All attempts to make the King serviceable to the troop had failed. He had
stubbornly refused to act; moreover, he was always trying to escape. He
had been thrust into an unwatched kitchen, the first day of his return;
he not only came forth empty-handed, but tried to rouse the housemates.
He was sent out with a tinker to help him at his work; he would not work;
moreover, he threatened the tinker with his own soldering-iron; and
finally both Hugo and the tinker found their hands full with the mere
matter of keeping his from getting away. He delivered the thunders of
his royalty upon the heads of all who hampered his liberties or tried to
force him to service. He was sent out, in Hugo’s charge, in company with
a slatternly woman and a diseased baby, to beg; but the result was not
encouraging—he declined to plead for the mendicants, or be a party to
their cause in any way.
Thus several days went by; and the miseries of this tramping life, and
the weariness and sordidness and meanness and vulgarity of it, became
gradually and steadily so intolerable to the captive that he began at
last to feel that his release from the hermit’s knife must prove only a
temporary respite from death, at best.
But at night, in his dreams, these things were forgotten, and he was on
his throne, and master again. This, of course, intensified the
sufferings of the awakening—so the mortifications of each succeeding
morning of the few that passed between his return to bondage and the
combat with Hugo, grew bitterer and bitterer, and harder and harder to
bear.
The morning after that combat, Hugo got up with a heart filled with
vengeful purposes against the King. He had two plans, in particular.
One was to inflict upon the lad what would be, to his proud spirit and
‘imagined’ royalty, a peculiar humiliation; and if he failed to
accomplish this, his other plan was to put a crime of some kind upon the
King, and then betray him into the implacable clutches of the law.

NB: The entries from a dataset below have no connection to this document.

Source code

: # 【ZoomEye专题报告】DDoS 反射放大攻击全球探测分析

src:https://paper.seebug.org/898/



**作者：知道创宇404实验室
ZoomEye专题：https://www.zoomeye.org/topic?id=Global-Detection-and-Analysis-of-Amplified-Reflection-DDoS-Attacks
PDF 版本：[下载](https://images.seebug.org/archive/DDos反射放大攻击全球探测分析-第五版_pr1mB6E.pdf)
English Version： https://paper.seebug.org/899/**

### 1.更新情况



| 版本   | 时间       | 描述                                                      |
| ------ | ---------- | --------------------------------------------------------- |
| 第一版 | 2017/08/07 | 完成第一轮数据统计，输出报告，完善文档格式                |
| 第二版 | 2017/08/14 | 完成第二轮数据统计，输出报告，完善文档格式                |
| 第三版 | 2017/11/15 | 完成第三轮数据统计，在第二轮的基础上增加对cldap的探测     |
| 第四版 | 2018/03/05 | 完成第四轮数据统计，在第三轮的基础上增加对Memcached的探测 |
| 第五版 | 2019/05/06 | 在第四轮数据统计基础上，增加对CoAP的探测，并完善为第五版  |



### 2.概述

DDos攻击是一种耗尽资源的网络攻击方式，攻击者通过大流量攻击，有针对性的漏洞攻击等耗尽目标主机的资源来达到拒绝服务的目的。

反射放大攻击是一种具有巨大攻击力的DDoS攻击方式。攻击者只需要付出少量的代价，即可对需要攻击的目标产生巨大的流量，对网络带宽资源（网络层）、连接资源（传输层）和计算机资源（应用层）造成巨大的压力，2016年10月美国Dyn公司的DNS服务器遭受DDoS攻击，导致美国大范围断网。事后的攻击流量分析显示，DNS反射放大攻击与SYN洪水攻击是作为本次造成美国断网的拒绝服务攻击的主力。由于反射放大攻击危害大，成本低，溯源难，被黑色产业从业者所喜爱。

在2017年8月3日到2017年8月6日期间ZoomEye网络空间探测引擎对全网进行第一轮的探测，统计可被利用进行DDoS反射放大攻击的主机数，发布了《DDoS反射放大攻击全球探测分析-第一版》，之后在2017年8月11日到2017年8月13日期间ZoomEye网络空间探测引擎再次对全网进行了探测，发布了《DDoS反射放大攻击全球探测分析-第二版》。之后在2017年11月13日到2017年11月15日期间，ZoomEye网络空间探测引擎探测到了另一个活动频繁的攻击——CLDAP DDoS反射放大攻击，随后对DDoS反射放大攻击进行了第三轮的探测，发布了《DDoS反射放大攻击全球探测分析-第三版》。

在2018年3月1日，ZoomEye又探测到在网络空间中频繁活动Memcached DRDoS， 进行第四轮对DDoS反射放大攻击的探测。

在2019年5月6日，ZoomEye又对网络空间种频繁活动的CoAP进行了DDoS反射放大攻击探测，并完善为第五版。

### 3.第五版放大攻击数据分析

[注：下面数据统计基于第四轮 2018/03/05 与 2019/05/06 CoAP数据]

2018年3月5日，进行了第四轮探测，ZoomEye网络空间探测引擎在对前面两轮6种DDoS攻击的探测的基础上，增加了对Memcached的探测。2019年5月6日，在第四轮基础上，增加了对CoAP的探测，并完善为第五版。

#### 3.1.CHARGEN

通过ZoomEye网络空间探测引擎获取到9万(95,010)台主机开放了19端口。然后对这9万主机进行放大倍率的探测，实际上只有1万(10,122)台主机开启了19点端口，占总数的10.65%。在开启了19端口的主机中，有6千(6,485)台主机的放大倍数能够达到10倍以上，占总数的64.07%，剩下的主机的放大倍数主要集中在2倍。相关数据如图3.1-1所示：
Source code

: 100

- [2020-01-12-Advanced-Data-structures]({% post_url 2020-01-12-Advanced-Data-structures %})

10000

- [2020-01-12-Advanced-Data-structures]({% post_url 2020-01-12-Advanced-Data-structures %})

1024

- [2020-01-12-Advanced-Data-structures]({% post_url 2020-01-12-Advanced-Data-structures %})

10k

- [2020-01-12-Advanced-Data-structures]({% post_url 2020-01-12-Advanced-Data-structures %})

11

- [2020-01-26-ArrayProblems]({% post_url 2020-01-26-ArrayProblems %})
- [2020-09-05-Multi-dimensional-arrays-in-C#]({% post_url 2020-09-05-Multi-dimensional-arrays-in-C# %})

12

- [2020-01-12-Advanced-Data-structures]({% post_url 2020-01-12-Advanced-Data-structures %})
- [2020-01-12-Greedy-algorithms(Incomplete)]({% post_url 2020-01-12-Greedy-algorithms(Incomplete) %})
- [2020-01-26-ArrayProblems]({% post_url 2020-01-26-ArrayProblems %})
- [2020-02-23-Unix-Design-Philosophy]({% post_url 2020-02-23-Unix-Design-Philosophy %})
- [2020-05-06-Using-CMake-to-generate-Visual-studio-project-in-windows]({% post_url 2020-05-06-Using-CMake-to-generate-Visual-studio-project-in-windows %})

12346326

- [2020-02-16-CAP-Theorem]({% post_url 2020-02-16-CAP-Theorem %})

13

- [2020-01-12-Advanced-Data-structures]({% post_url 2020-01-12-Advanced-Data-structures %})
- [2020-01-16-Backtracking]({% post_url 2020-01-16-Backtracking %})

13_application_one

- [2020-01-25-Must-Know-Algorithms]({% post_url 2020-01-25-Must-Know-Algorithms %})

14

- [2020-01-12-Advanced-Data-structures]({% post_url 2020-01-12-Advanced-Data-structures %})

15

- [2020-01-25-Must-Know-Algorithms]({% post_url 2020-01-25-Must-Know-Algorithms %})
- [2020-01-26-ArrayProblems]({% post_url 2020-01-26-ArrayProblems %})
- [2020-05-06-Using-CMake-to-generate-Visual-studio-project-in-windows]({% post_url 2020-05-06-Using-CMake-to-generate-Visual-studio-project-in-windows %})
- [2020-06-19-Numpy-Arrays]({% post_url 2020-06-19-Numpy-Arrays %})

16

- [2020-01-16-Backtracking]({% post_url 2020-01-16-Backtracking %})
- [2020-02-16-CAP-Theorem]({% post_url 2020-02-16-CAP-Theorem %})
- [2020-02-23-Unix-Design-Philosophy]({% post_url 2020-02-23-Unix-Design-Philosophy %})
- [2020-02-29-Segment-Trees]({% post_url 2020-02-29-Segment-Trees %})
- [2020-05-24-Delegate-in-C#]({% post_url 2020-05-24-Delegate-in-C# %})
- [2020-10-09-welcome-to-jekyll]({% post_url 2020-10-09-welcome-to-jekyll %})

In pursuance of the first plan, he purposed to put a ‘clime’ upon the
King’s leg; rightly judging that that would mortify him to the last and
perfect degree; and as soon as the clime should operate, he meant to get
Canty’s help, and FORCE the King to expose his leg in the highway and beg
for alms. ‘Clime’ was the cant term for a sore, artificially created.
To make a clime, the operator made a paste or poultice of unslaked lime,
soap, and the rust of old iron, and spread it upon a piece of leather,
which was then bound tightly upon the leg. This would presently fret off
the skin, and make the flesh raw and angry-looking; blood was then rubbed
upon the limb, which, being fully dried, took on a dark and repulsive
colour. Then a bandage of soiled rags was put on in a cleverly careless
way which would allow the hideous ulcer to be seen, and move the
compassion of the passer-by. {8}
Hugo got the help of the tinker whom the King had cowed with the
soldering-iron; they took the boy out on a tinkering tramp, and as soon
as they were out of sight of the camp they threw him down and the tinker
held him while Hugo bound the poultice tight and fast upon his leg.